**Work instruction**.
Copy out all the lines in the records that include the word "College".

Transcribed page contents
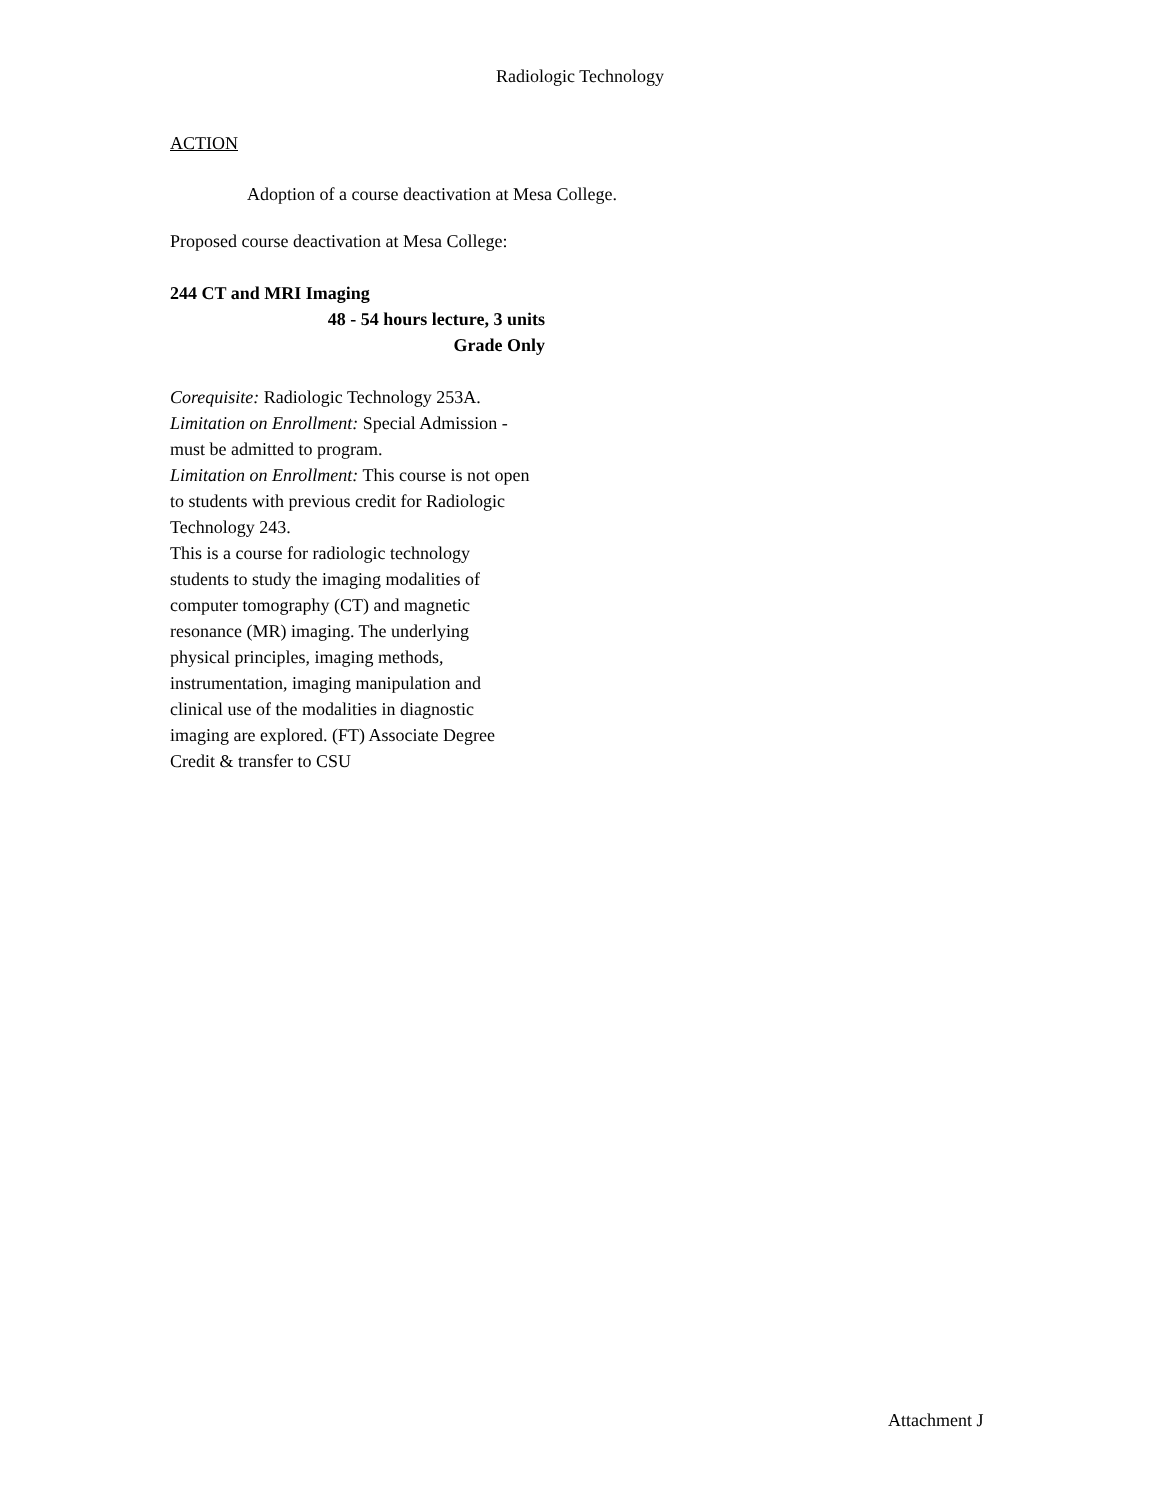Radiologic Technology
ACTION
Adoption of a course deactivation at Mesa College.
Proposed course deactivation at Mesa College:
244 CT and MRI Imaging
48 - 54 hours lecture, 3 units
Grade Only
Corequisite: Radiologic Technology 253A.
Limitation on Enrollment: Special Admission - must be admitted to program.
Limitation on Enrollment: This course is not open to students with previous credit for Radiologic Technology 243.
This is a course for radiologic technology students to study the imaging modalities of computer tomography (CT) and magnetic resonance (MR) imaging. The underlying physical principles, imaging methods, instrumentation, imaging manipulation and clinical use of the modalities in diagnostic imaging are explored. (FT) Associate Degree Credit & transfer to CSU
Attachment J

**Response to this task**.
Adoption of a course deactivation at Mesa College.
Proposed course deactivation at Mesa College:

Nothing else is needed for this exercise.